Tuesday, June 20, 2006

Sweet things...


I had a hard time sleeping last night. Nibbler was up, sitting in the doorway staring at me everytime I woke up. She's nocturnal so I doubt if it's anything to worry about, but it's still odd how she stares. Sweet little weirdo.

Today is the day my mom died 2 years ago.. the 20th.. it's a sad day. I miss her so much I can hardly bear it. But. I have to bear it. I do look forward to seeing her again, and my grandma, and all of the family I have that I don't even know. I've decided just to give in and be calmed, and believe that there is too much wonderful in this world for it to just end here. There are too many things unexplained, too many questions with partial answers, and just too many moments of awe for me to believe that we're just a sack of water and a jolt of electricity. There are too many moments of complete satisfaction, absolute wonderment and sweet perfection for it to be just one big coincidence. Even the gut wretching, shivering in the cold moments feel meaningful to me. I don't know.. and I won't know for a while.. but I can go with my hunch in the meantime.
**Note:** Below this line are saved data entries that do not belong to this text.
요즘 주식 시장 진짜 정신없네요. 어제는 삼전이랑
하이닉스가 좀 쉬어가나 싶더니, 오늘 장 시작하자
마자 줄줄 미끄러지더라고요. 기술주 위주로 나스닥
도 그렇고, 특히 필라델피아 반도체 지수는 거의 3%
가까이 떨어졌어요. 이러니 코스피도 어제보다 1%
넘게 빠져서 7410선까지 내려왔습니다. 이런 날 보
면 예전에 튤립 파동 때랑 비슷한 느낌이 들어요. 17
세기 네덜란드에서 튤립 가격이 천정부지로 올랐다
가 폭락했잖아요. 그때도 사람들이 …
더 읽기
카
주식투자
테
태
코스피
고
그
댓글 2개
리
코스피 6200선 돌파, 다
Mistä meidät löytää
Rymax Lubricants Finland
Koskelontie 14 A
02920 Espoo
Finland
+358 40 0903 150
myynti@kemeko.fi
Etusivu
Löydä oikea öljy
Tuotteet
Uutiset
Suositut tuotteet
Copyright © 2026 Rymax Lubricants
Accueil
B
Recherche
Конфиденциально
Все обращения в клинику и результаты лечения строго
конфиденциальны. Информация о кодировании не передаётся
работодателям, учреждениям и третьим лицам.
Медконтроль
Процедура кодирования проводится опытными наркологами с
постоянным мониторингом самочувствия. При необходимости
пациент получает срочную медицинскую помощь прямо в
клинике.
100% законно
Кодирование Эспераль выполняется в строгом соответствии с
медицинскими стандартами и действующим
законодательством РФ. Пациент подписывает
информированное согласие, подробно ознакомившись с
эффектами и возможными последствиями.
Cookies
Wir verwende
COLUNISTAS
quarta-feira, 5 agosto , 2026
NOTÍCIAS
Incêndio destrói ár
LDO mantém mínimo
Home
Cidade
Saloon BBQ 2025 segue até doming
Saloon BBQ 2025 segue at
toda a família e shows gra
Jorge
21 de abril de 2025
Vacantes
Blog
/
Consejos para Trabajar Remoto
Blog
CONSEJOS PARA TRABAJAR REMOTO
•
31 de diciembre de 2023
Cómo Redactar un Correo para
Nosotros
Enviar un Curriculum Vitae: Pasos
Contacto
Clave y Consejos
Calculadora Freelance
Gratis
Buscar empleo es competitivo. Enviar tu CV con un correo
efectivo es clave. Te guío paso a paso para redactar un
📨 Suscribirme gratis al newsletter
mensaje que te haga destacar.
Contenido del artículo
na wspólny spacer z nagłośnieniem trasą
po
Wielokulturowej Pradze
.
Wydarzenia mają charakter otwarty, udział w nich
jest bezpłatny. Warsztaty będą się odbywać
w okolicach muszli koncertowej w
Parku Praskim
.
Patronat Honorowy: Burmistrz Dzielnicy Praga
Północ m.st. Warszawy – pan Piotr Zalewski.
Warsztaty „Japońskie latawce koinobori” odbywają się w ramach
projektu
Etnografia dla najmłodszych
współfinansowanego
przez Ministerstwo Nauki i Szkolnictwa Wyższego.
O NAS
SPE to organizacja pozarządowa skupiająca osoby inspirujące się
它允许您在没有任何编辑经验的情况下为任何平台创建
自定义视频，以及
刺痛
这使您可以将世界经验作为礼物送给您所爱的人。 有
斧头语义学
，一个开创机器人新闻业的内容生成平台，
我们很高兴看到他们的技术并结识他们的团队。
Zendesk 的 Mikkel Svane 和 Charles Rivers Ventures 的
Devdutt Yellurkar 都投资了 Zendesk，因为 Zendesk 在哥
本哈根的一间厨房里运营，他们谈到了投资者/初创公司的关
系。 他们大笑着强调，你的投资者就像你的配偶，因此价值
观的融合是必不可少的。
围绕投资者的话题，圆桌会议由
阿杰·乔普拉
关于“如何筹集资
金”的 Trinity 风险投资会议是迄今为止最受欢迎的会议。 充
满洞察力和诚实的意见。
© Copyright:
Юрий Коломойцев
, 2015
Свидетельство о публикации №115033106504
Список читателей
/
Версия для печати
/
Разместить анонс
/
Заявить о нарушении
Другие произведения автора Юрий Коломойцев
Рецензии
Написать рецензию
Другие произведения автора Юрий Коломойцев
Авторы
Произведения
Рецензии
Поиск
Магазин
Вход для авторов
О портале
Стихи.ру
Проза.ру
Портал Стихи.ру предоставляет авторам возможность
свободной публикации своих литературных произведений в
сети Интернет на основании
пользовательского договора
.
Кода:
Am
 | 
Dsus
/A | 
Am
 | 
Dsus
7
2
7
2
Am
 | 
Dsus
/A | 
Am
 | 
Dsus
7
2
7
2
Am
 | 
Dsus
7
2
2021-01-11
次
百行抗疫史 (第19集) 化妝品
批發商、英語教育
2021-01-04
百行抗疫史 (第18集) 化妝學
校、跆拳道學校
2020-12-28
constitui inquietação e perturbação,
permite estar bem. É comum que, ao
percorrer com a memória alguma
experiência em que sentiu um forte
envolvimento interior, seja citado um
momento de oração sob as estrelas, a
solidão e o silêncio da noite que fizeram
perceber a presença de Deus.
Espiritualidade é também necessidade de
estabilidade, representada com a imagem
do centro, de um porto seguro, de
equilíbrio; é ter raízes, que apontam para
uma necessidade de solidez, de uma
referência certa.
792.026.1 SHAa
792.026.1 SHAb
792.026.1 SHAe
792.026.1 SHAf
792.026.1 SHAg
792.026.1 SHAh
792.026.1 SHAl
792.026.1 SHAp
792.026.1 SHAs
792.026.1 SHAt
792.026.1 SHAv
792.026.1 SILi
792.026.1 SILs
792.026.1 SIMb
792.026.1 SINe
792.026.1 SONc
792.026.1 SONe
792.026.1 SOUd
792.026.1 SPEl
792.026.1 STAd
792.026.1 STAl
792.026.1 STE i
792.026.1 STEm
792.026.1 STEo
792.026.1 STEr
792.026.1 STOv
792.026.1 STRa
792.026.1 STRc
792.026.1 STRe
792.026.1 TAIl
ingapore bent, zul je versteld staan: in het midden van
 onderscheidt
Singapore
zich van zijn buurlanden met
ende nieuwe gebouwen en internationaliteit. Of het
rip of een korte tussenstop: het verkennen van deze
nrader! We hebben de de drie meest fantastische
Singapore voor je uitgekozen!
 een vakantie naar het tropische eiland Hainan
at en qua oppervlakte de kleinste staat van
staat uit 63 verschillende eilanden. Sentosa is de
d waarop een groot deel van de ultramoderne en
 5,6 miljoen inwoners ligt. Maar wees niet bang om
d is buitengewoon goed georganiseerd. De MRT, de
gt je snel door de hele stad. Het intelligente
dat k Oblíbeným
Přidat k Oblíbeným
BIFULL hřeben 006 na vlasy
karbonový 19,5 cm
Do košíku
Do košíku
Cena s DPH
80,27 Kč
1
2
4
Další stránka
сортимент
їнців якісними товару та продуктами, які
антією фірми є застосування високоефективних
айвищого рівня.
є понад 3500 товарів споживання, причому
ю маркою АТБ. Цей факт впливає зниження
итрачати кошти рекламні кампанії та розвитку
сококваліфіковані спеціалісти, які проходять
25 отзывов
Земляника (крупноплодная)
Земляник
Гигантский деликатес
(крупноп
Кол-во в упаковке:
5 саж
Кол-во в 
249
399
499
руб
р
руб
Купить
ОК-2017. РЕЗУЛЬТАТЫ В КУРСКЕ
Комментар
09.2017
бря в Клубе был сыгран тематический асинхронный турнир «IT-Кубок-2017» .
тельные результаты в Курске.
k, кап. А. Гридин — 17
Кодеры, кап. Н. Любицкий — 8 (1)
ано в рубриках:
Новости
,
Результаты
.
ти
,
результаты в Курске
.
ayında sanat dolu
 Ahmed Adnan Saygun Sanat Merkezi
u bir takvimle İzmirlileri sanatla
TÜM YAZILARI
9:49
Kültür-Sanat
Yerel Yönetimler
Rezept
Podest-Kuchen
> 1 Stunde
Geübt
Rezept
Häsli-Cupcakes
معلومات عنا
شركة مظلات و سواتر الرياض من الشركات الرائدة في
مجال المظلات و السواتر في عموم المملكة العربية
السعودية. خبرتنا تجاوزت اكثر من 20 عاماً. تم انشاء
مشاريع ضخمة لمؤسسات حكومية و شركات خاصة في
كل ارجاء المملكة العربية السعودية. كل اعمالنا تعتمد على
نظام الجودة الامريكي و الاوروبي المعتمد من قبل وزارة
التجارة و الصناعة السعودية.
On another note, the baby robins are getting big! This morning they were particularly frisky and cute. Well, one was trying to sleep, but the other two were very interested in the world. So cute. I wish I could kiss 'em.

1 Comments:

Blogger Jae said...

I love the way you see the world.

Don't look to this day as being sad. Celebrate your mother, dig deep into you memories and find those moments of joy you shared with her...smile in the fact that she is with you in your heart.

it took a long time for me to like October again losing my dad and my grandmother in the same month (different year) just a few days apart. i hated it. but now (its been over ten years now) i have learned to look into my heart and i celebrate the day with a lighted candle and i talk out loud (to them) and i laugh and i cry but in the end im happy.

I can't imagine what its like to lose a mom. how life changing that has to be. but look at how much you have grown because of her love. because of her you have a beautiful soul, a shining light, and you share that beauty every day for the world to see. she gave you life! Enjoy it to the fullest my friend!